Vorgegebener Text:
# Problem mit externer SWAP Datei



## $include (24. Mai 2001)

Ich hab meine Auslagerungsdatei zwecks Systemtuning auf eine eigene Partition (D) gelegt. Damit kommt Photoshop aber nicht klar und meldet, daß keine Auslagerungsdatei auf dem Windoof Laufwerk gefunden wurde. Kann ich des irgendwie umgehen, oder braucht Photoshop die SWAP Datei auf C???


----------



## Sovok (24. Mai 2001)

ne das lässt sich in der konfiguration auf ne bestimmte platte umstelln... weiß grad ned genau wo


----------



## $include (24. Mai 2001)

Aber ich kann Photoshop ja gar net starten!!! Da kann ich auch nix umstellen!


----------



## Sovok (24. Mai 2001)

dann mach die auslagerungsfile halt wieder auf c
und hoff dasses wieder funzt

photoshop macht ja eigentlich seine eigene auslagerungsfile


----------



## $include (24. Mai 2001)

Das geht aber net, weil erstens die C Partition nur 700 MB hat und ich ne fixe Auslagerungsdatei mit 300 irgendws hab. Des geht sich nicht aus.Und mit er externen SWAP läuft UT besser!


----------



## Zack|De|La|Rocha (24. Mai 2001)

ram is momentan ziemlich günstig


----------



## Sovok (24. Mai 2001)

du musst doch nur für einen boot die swamp runtersetzen... von mir aus auf 100mb
oder lass es und start photoshop nie wieder
ram is au ne möglichkeit


----------



## Thimo Grauerholz (24. Mai 2001)

um welche auslagerungsdatei geht es eigentlich?
die von ps oder von windows?


----------



## Sovok (24. Mai 2001)

seit er die von windoof auf ne andere partition gelegt hat startet photoshop nimmer

ich schlag ihm nur vor die partition kurzzeitig wieder zurück auf c zu legen um das prob zu fixen


----------



## Thimo Grauerholz (24. Mai 2001)

photoshop interessiert doch nicht wo die auslagerungsdatei von windows ist.. naja, jedenfalls nicht soo. also wenn du genug platz auf den platten hast dürfte kein prob da sein.. bzw. wenn dir genug platz zur verfügung steht


----------



## Sovok (24. Mai 2001)

alles was ich weiß is, dass photoshop nimmer gestartet is, nachdem er die file auf d: gelegt hat

was weiß ich wo das eigentliche problem is


----------



## Thimo Grauerholz (25. Mai 2001)

hm ja, hat er denn auch sein system gemeldet das er die datei verschoben hat? eigentlich kann man die win386.swp (win9x) oder pagefile.sys (win2k) nicht einfach so verschieben


@sovok
joa das meine ich auch,, deshalb gibt es eines erachtens auch keine probleme damit


----------



## Sovok (25. Mai 2001)

nein man kann sie nich verschieben... aber man kanns ganz normal in der systemsteuerung auf ne andre partitiion legen argh


----------

Aufgabe: Gib aus dem Forenthread zur Auslagerungsdatei einen Abschnitt wörtlich aus: Beginne bei den Worten „hm ja, hat er“ und höre nach „Sovok (25. Mai 2001)“ auf. Für diese Aufgabe spielen die Datensätze keine Rolle.

Vorliegende Datensätze:

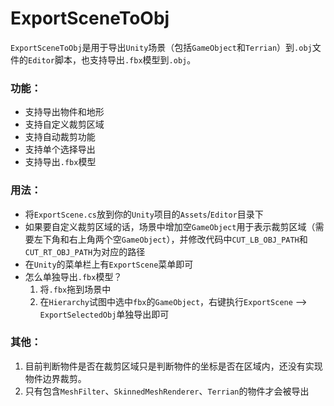 ﻿
# ExportSceneToObj
`ExportSceneToObj`是用于导出`Unity`场景（包括`GameObject`和`Terrian`）到`.obj`文件的`Editor`脚本，也支持导出`.fbx`模型到`.obj`。

### 功能：
* 支持导出物件和地形
* 支持自定义裁剪区域
* 支持自动裁剪功能
* 支持单个选择导出
* 支持导出`.fbx`模型

### 用法：
* 将`ExportScene.cs`放到你的`Unity`项目的`Assets`/`Editor`目录下
* 如果要自定义裁剪区域的话，场景中增加空`GameObject`用于表示裁剪区域（需要左下角和右上角两个空`GameObject`），并修改代码中`CUT_LB_OBJ_PATH`和`CUT_RT_OBJ_PATH`为对应的路径
* 在`Unity`的菜单栏上有`ExportScene`菜单即可
* 怎么单独导出`.fbx`模型？
    1. 将`.fbx`拖到场景中
    2. 在`Hierarchy`试图中选中`fbx`的`GameObject`，右键执行`ExportScene` --> `ExportSelectedObj`单独导出即可

### 其他：
1. 目前判断物件是否在裁剪区域只是判断物件的坐标是否在区域内，还没有实现物件边界裁剪。
2. 只有包含`MeshFilter`、`SkinnedMeshRenderer`、`Terrian`的物件才会被导出
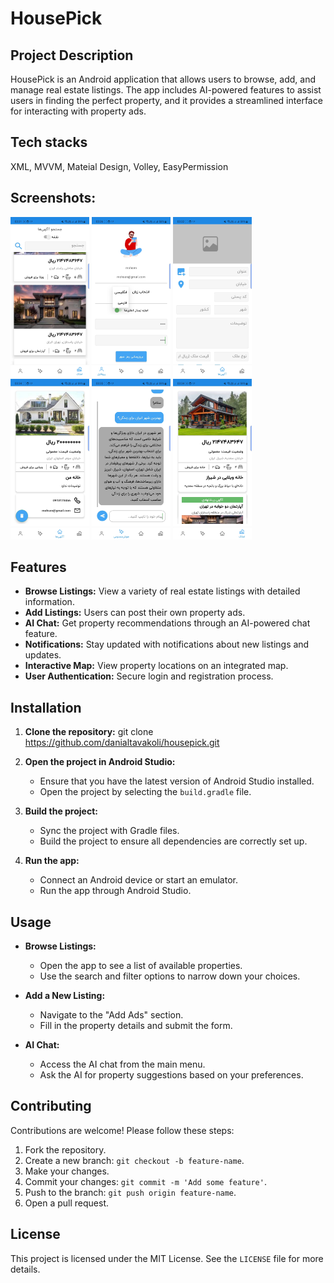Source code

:# HousePick

## Project Description

HousePick is an Android application that allows users to browse, add, and manage real estate listings. The app includes AI-powered features to assist users in finding the perfect property, and it provides a streamlined interface for interacting with property ads.

## Tech stacks
XML, MVVM, Mateial Design, Volley, EasyPermission

## Screenshots:
<p float="left">
  <img src="https://github.com/danialtavakoli/HousePick/blob/master/Screenshots/home.jpg" width="25%" >
  <img src="https://github.com/danialtavakoli/HousePick/blob/master/Screenshots/profile.jpg" width="25%" >
  <img src="https://github.com/danialtavakoli/HousePick/blob/master/Screenshots/add.jpg" width="25%" >
  <img src="https://github.com/danialtavakoli/HousePick/blob/master/Screenshots/delete.jpg" width="25%" >
  <img src="https://github.com/danialtavakoli/HousePick/blob/master/Screenshots/ai.jpg" width="25%" >
  <img src="https://github.com/danialtavakoli/HousePick/blob/master/Screenshots/ad.jpg" width="25%" >
</p>


## Features

- **Browse Listings:** View a variety of real estate listings with detailed information.
- **Add Listings:** Users can post their own property ads.
- **AI Chat:** Get property recommendations through an AI-powered chat feature.
- **Notifications:** Stay updated with notifications about new listings and updates.
- **Interactive Map:** View property locations on an integrated map.
- **User Authentication:** Secure login and registration process.

## Installation

1. **Clone the repository:**
   git clone https://github.com/danialtavakoli/housepick.git

2. **Open the project in Android Studio:**
   - Ensure that you have the latest version of Android Studio installed.
   - Open the project by selecting the `build.gradle` file.

3. **Build the project:**
   - Sync the project with Gradle files.
   - Build the project to ensure all dependencies are correctly set up.

4. **Run the app:**
   - Connect an Android device or start an emulator.
   - Run the app through Android Studio.

## Usage

- **Browse Listings:**
  - Open the app to see a list of available properties.
  - Use the search and filter options to narrow down your choices.

- **Add a New Listing:**
  - Navigate to the "Add Ads" section.
  - Fill in the property details and submit the form.

- **AI Chat:**
  - Access the AI chat from the main menu.
  - Ask the AI for property suggestions based on your preferences.

## Contributing

Contributions are welcome! Please follow these steps:

1. Fork the repository.
2. Create a new branch: `git checkout -b feature-name`.
3. Make your changes.
4. Commit your changes: `git commit -m 'Add some feature'`.
5. Push to the branch: `git push origin feature-name`.
6. Open a pull request.

## License

This project is licensed under the MIT License. See the `LICENSE` file for more details.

Lösung:
hm ja, hat er denn auch sein system gemeldet das er die datei verschoben hat? eigentlich kann man die win386.swp (win9x) oder pagefile.sys (win2k) nicht einfach so verschieben


@sovok
joa das meine ich auch,, deshalb gibt es eines erachtens auch keine probleme damit


----------



## Sovok (25. Mai 2001)